The symbol on the title page of each story is a W. Somerset Maugham superstition. Copied by his father on a trip to Africa, it is a Moorish symbol to bring good luck and ward off the evil eye. Maugham had it printed in his fourth novel, but unfortunately upside-down and the book flopped. Printed correctly on subsequent books, he became a best-selling author and had the motif reproduced everywhere, including his Riviera house, Villa La Mauresque.
In an unusual coincidence, this movie has one actor and one actress who would have eternal associations with the James Bond film franchise. Bernard Lee, who played M, and Honor Blackman, who played one of the most famous Bond girls in Goldfinger (1964), Pussy Galore. Despite the name Ian Fleming on the credits, he is not the same man who wrote the Bond novels.

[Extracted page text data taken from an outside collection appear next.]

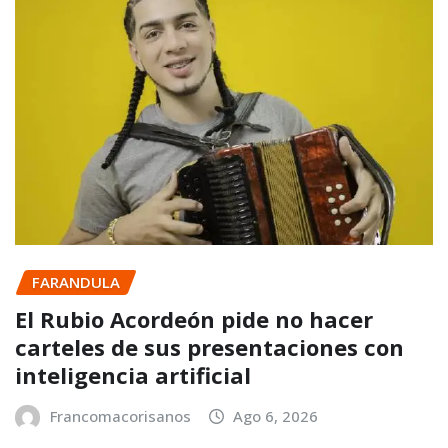
FARANDULA
El Rubio Acordeón pide no hacer
carteles de sus presentaciones con
inteligencia artificial
Francomacorisanos
Ago 6, 2026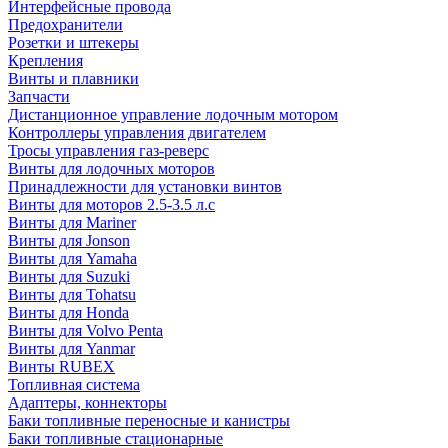
Интерфейсные провода
Предохранители
Розетки и штекеры
Крепления
Винты и плавники
Запчасти
Дистанционное управление лодочным мотором
Контроллеры управления двигателем
Тросы управления газ-реверс
Винты для лодочных моторов
Принадлежности для установки винтов
Винты для моторов 2.5-3.5 л.с
Винты для Mariner
Винты для Jonson
Винты для Yamaha
Винты для Suzuki
Винты для Tohatsu
Винты для Honda
Винты для Volvo Penta
Винты для Yanmar
Винты RUBEX
Топливная система
Адаптеры, коннекторы
Баки топливные переносные и канистры
Баки топливные стационарные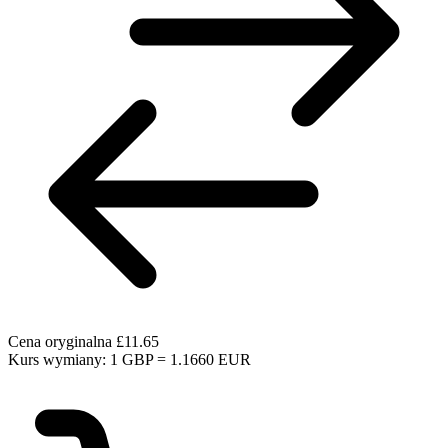
Cena oryginalna
£11.65
Kurs wymiany: 1 GBP = 1.1660 EUR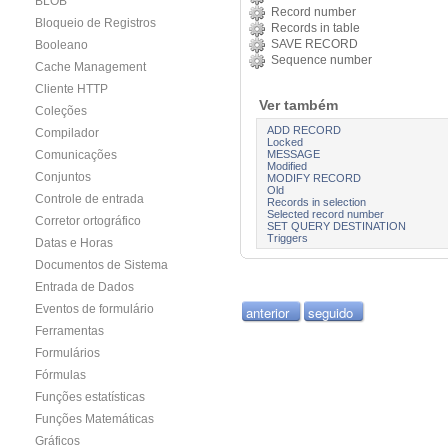
BLOB
Record number
Bloqueio de Registros
Records in table
SAVE RECORD
Booleano
Sequence number
Cache Management
Cliente HTTP
Ver também
Coleções
ADD RECORD
Compilador
Locked
MESSAGE
Comunicações
Modified
Conjuntos
MODIFY RECORD
Old
Controle de entrada
Records in selection
Selected record number
Corretor ortográfico
SET QUERY DESTINATION
Triggers
Datas e Horas
Documentos de Sistema
Entrada de Dados
Eventos de formulário
anterior
seguido
Ferramentas
Formulários
Fórmulas
Funções estatísticas
Funções Matemáticas
Gráficos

Linden Travers and Cecil Parker previously teamed up as an adulterous couple in Sir Alfred Hitchcock's The Lady Vanishes (1938).
In the last segment, "The Colonel's Lady", Daphne, Linden Travers, says to the colonel, Cecil Parker, "My friend says he's supposed to be a regular Colonel Blimp", then she gives a cheeky grin because the comment is actually about him and she was teasing him for being like Colonel Blimp, the character in The Life and Death of Colonel Blimp (1943).
Opening credits: All characters and events in this picture are fictitious. Any similarity to actual events, or persons, living or dead, is purely coincidental.